**YOUR ASSIGNMENT**: Count the lines in the material that contain the string "series", treating uppercase and lowercase as different. Reply with only the number.

**THE DATA**:

((

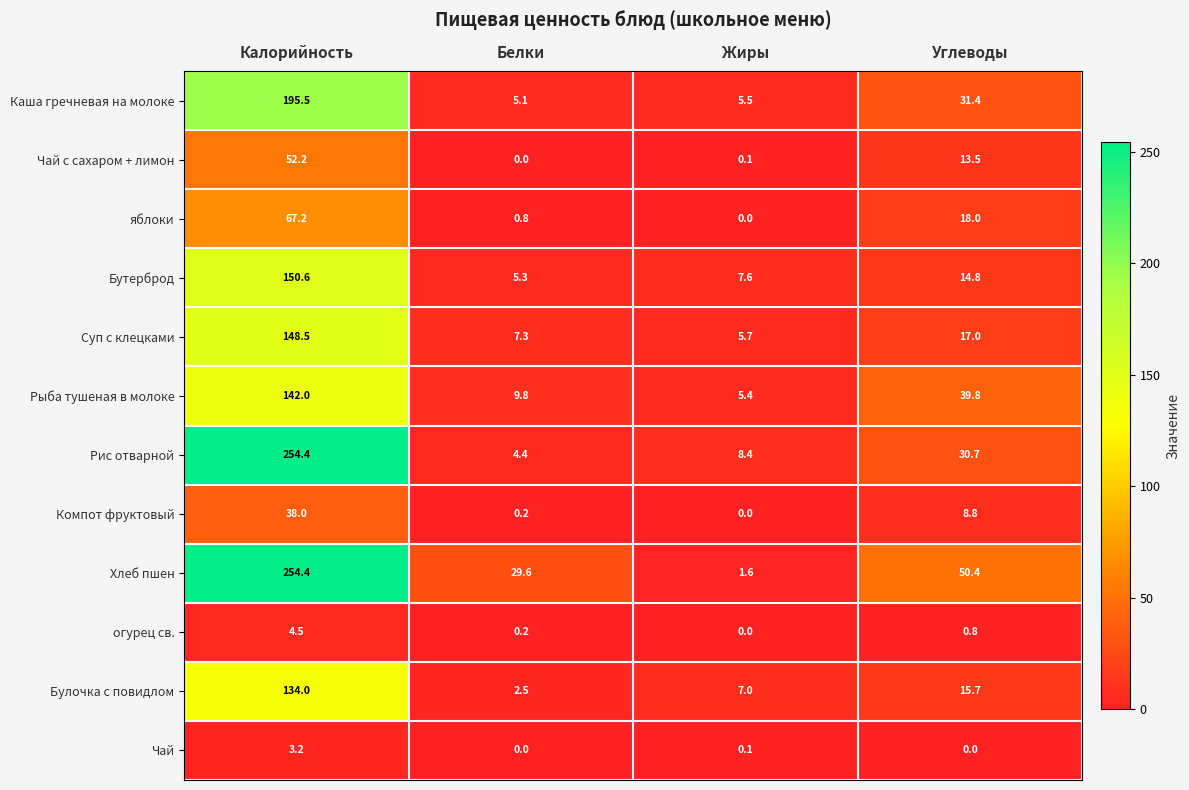

Which series has the largest total across all categories?

Хлеб пшен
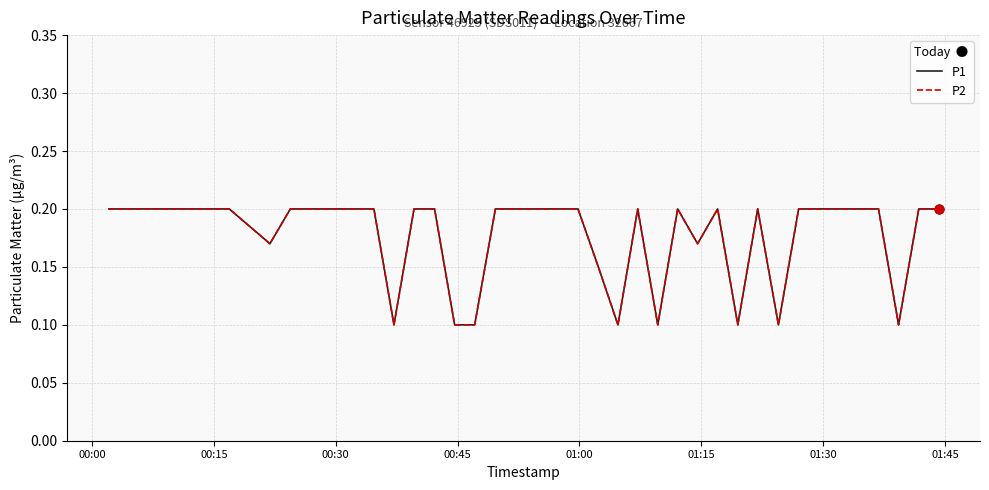

At how many categories does at least one series exceed 0?

40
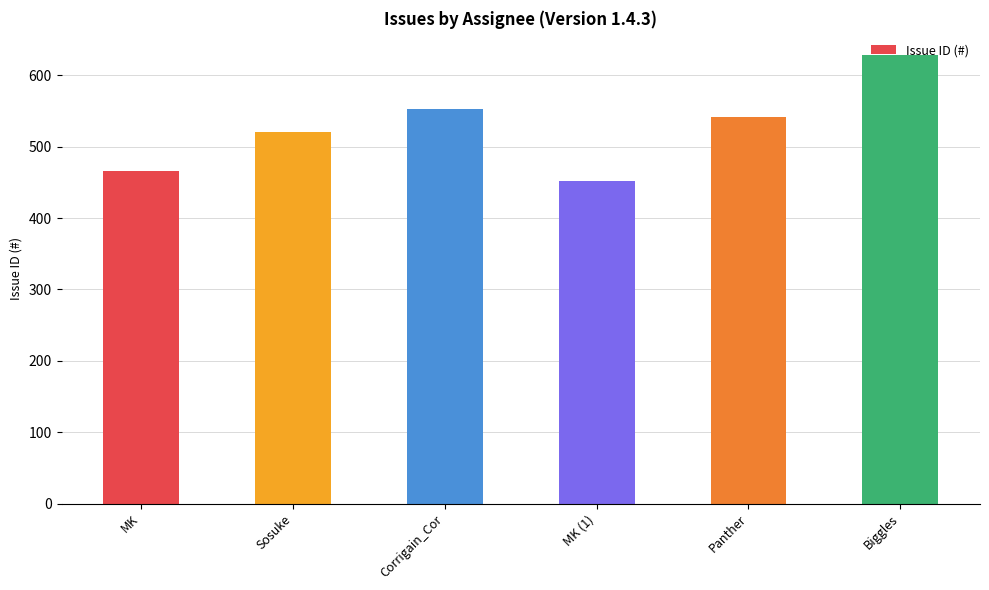

Reading left to right, what are all the values shown in this chart?

MK=466	Sosuke=521	Corrigain_Cor=553	MK (1)=452	Panther=542	Biggles=628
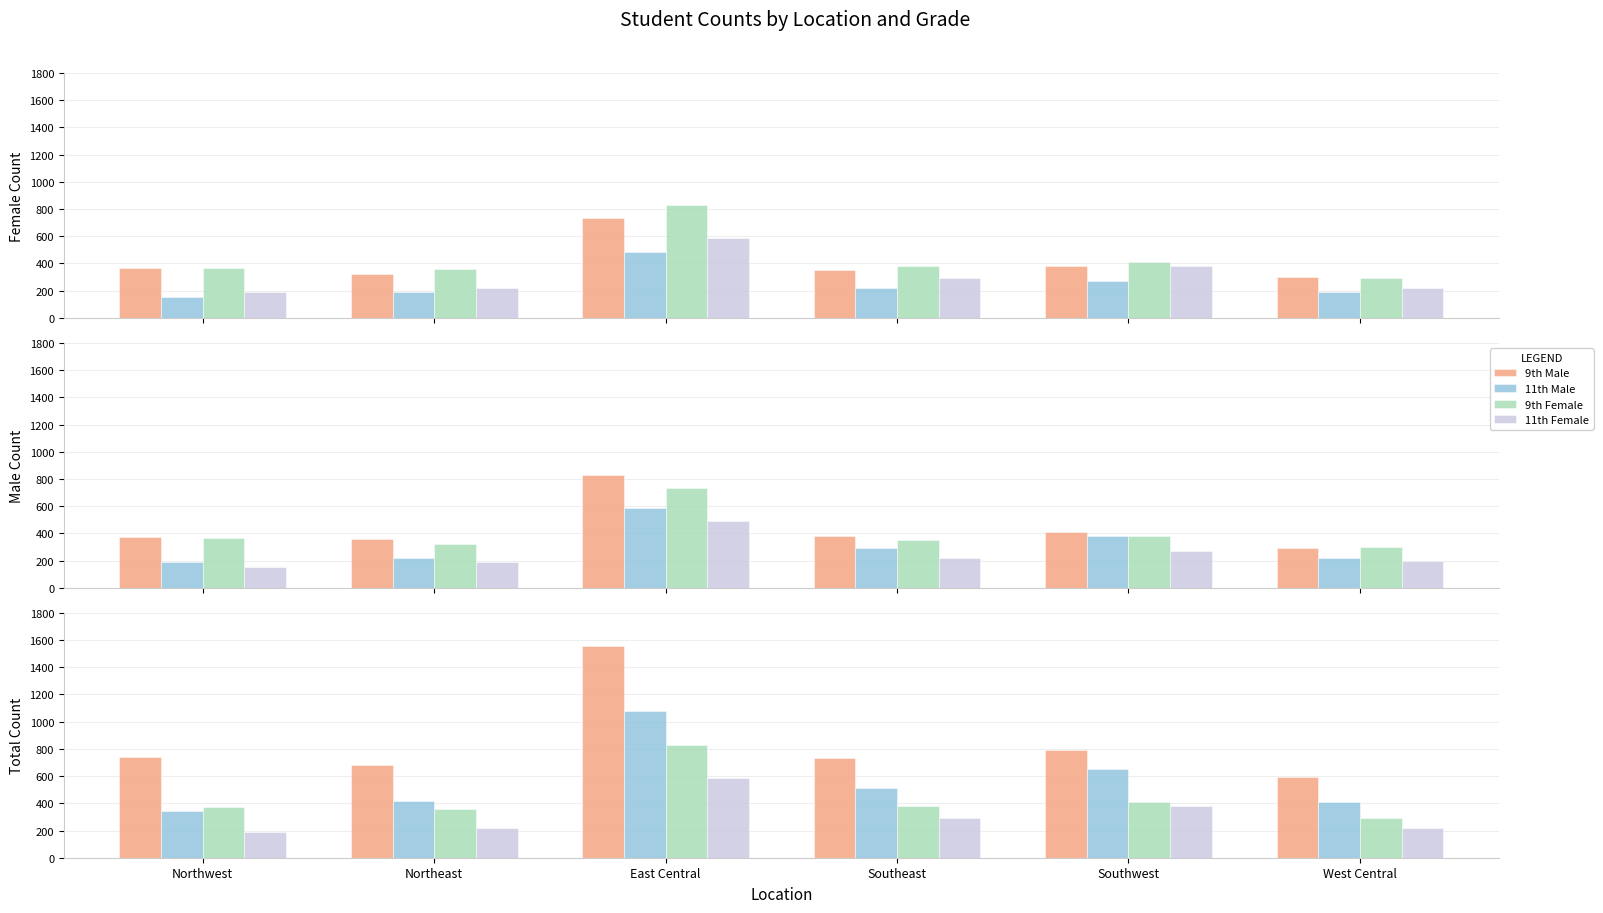

What is the difference between the 9th Total values at East Central and Southwest?

768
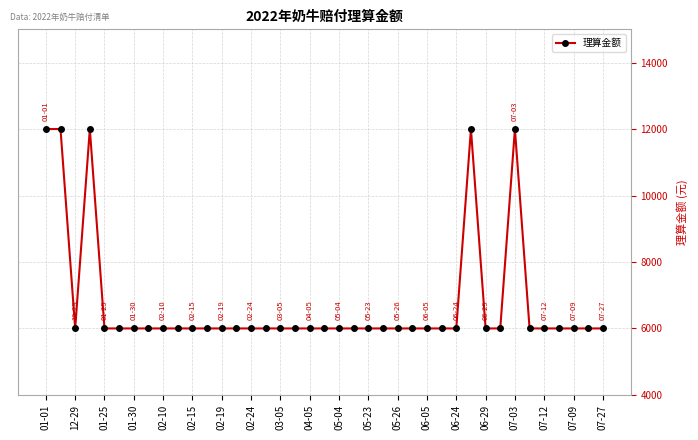

What is the average value?

6769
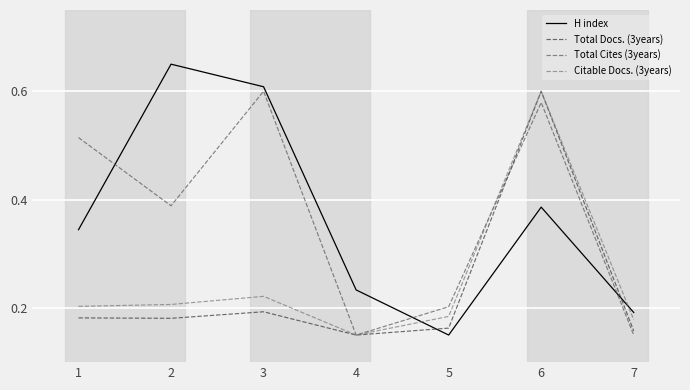

Which series ends up on top after the final intersection of Total Cites (3years) and H index?

H index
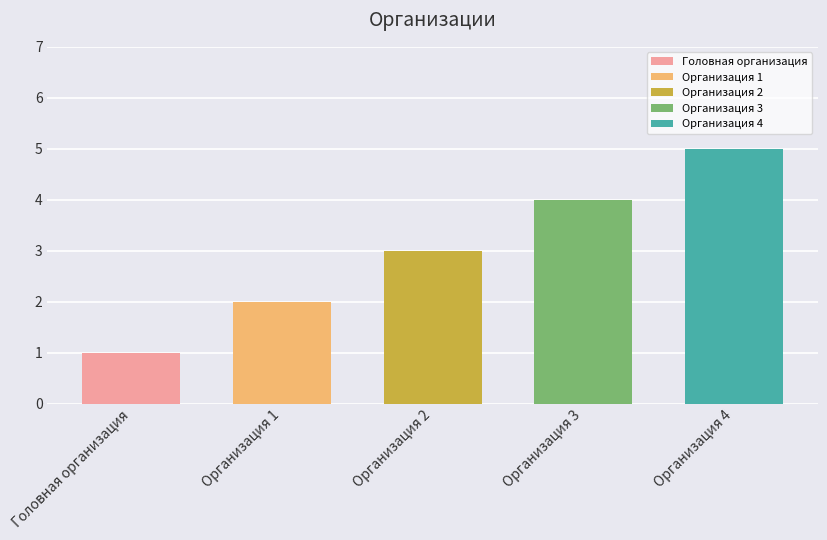

True or false: the data shows 2 at Организация 1.

True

))

**YOUR SOLUTION**: 3